Bajgai, Y., Kristiansen, P., Hulugalle, N., McHenry, M.
Acta horticulturae 2014 no.1018 pp. 227-234
Brassica oleracea, Zea mays, biomass production, cabbage, corn, crop residue management, crop rotation, crop yield, drainage, electrical conductivity, horticulture, management systems, mulching, organic soils, soil organic carbon, sweetcorn, tillage, weeds
Crop residue management (RM) plays an important role in maintaining soil organic carbon (SOC) in horticulture, especially where annual crop rotations rely on frequent tillage. A trial investigating the short-term effects of sweet corn (Zea mays L. var. rugosa) residue incorporation on crop yields in a corn-cabbage (Brassica oleracea L.) rotation using organic (Org) and conventional (Conv) soil management systems (SMS) was established on 14 December 2009 in two contrasting soil types (Vertosol and Chromosol). The effect of mulched corn residue incorporation on weed biomass production was also studied. Corn was grown under the two SMS and residue was retained (+RES) or removed (-RES) after harvest on 23 April 2010. Cabbage was then grown from 4 May to 14 October 2010, under the same SMS in a three-way factorial design (SMS × RM × soil type). In both systems, equal quantities of macro-nutrients were supplied.
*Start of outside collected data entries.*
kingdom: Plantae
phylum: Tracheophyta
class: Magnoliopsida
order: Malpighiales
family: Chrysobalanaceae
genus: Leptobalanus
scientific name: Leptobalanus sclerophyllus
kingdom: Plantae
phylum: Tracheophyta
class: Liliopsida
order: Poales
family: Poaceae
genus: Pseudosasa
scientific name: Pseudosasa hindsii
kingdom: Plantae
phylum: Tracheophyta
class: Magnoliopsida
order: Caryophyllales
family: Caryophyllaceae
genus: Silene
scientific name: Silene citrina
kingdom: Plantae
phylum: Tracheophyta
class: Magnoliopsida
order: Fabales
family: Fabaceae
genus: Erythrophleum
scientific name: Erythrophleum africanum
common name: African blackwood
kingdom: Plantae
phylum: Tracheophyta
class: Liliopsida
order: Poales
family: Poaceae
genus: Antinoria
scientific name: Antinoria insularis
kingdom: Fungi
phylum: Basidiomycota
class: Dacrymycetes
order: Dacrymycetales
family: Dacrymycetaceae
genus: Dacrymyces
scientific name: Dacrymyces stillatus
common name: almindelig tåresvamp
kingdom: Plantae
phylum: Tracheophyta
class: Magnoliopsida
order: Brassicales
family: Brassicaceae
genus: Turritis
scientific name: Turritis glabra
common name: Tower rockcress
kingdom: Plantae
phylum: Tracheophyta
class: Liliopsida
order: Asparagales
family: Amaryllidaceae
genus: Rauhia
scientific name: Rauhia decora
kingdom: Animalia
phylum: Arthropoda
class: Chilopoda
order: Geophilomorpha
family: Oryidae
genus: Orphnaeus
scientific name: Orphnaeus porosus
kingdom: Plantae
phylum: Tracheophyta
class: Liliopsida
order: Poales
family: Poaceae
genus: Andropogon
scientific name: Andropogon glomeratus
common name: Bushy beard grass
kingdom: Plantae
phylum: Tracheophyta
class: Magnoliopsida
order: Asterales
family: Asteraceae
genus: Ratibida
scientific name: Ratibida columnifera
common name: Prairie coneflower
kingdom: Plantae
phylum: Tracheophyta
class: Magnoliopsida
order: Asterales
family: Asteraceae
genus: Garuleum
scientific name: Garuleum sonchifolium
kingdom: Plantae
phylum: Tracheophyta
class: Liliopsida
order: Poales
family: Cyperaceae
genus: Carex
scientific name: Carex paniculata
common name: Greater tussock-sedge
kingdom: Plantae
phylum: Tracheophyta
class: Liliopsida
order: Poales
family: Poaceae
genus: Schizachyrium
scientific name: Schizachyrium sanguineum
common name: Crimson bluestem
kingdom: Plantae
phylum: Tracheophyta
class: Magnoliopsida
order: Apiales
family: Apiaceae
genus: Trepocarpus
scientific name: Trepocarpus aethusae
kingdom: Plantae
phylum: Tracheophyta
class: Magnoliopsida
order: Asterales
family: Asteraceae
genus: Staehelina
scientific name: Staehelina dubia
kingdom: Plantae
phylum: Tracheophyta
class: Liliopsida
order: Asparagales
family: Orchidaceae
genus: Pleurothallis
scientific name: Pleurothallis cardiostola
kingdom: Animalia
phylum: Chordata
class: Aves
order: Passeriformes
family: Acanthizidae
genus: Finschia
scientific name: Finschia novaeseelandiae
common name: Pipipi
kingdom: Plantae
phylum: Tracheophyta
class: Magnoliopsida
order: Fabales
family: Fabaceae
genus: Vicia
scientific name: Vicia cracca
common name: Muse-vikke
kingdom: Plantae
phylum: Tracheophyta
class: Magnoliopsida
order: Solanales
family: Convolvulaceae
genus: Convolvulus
Crop yields and weed biomass and apparent electrical conductivity (ECa) of soil were measured. There was no significant difference in total corn biomass for SMS or soil type. However, cabbage yield was significantly greater at the Chromosol site. The SMS × RM × soil type interaction was significant for weed biomass in cabbage, with Org having less weed biomass at the Vertosol site, especially in -RES. The +RES treatment had reduced weed biomass by 20 and 64% in conventional and organic SMS, respectively, in comparison to -RES in Chromosol. Soil ECa was significantly different for soil type only. The reduction of weed biomass in +RES treatment could be attributed to the mulching effect of the incorporated corn residue, the differences in weed seed bank and drainage between two sites. In conclusion, crop yields and soil ECa were not influenced by SMS or RM in short-term, but incorporation of residue in soil reduced weed biomass.